▶ **Things to do**
A. List every highway designation, such as a route number, that appears in the SSH 11-A highway history below.
B. According to the SSH 11-A highway history below, in what year did a toll bridge replace the Vernita ferry?
C. Rewrite the paragraph of the SSH 11-A highway history below that begins "The original eastern portion" as a short bulleted list, keeping its main facts.
------ Supplied passage
In the early 1960's a new branch of SSH 11-A was built through the U.S. Atomic Energy Commission Hanford Reservation to the town of Othello via a ferry at Vernita. The Vernita ferry was replaced by a toll bridge in 1965. This bridge is a two lane version of the modern Vantage Bridge upriver. It was designed to span the pool of the never-built Ben Franklin Dam. This highway is now part of the modern SR 24.
The original eastern portion of SSH 11-A remained in the state highway system for several years. It kept its original designation until the 1964 renumbering. The section between Mesa and the Columbia River became SR 170; this road was decommissioned around 1970 (the number was transferred to the highway entering Warden from SR 17). The SR 17 to Connell section became part of SR 260.
Today the portion of the Hanford Site east of the Columbia River is under the jurisdiction of the U.S. Fish and Wildlife Service and is open to the public. The Hanford Site was declared a National Monument in 2000 by President Clinton. The old ferry landings on the east bank of the Columbia River can be accessed by vehicle.
------------
------ Given entries
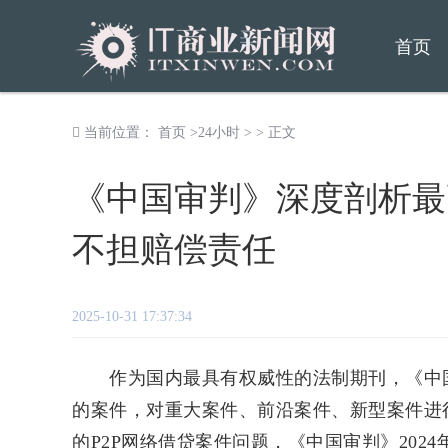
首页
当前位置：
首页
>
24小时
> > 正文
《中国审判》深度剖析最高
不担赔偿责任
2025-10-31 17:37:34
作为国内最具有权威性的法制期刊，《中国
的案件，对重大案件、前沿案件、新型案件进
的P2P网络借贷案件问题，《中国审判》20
------------
------ Given entries
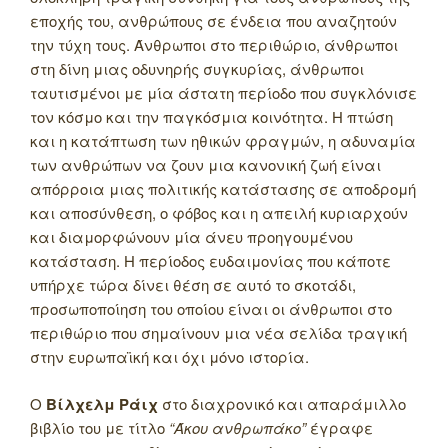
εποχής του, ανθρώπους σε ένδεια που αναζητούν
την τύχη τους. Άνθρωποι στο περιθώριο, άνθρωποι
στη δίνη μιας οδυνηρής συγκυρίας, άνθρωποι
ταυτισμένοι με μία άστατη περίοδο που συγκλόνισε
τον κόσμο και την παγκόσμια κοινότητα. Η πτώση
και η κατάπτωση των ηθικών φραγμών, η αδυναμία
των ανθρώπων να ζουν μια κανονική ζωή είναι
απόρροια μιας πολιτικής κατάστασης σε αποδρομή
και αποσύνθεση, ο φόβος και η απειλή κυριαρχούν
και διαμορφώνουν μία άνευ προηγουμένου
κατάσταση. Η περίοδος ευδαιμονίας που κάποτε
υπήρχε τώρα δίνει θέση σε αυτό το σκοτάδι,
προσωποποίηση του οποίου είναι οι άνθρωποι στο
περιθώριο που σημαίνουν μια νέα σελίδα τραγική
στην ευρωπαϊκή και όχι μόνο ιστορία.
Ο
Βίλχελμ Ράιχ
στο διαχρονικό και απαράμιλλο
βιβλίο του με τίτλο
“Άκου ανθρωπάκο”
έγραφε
------------
------ Given entries
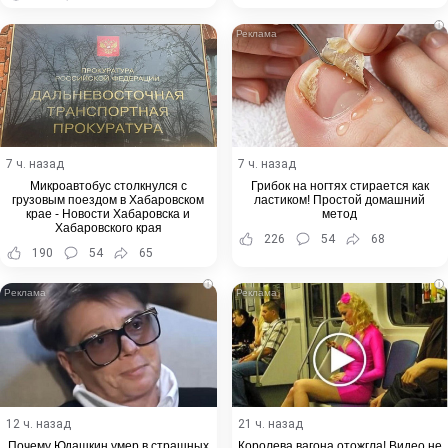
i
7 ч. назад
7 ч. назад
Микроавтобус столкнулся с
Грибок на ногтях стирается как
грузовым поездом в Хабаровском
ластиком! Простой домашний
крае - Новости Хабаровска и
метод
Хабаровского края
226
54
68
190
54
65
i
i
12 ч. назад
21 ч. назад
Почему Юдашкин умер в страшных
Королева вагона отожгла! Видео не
------------
▶ **Answers**
A.
- SSH 11-A
- SR 24
- SR 170
- SR 17
- SR 260

B. 1965

C.
- The original eastern portion of SSH 11-A stayed in the state highway system for several years and kept its designation until the 1964 renumbering.
- The section between Mesa and the Columbia River became SR 170. That road was decommissioned around 1970, and the number went to the highway entering Warden from SR 17.
- The section from SR 17 to Connell became part of SR 260.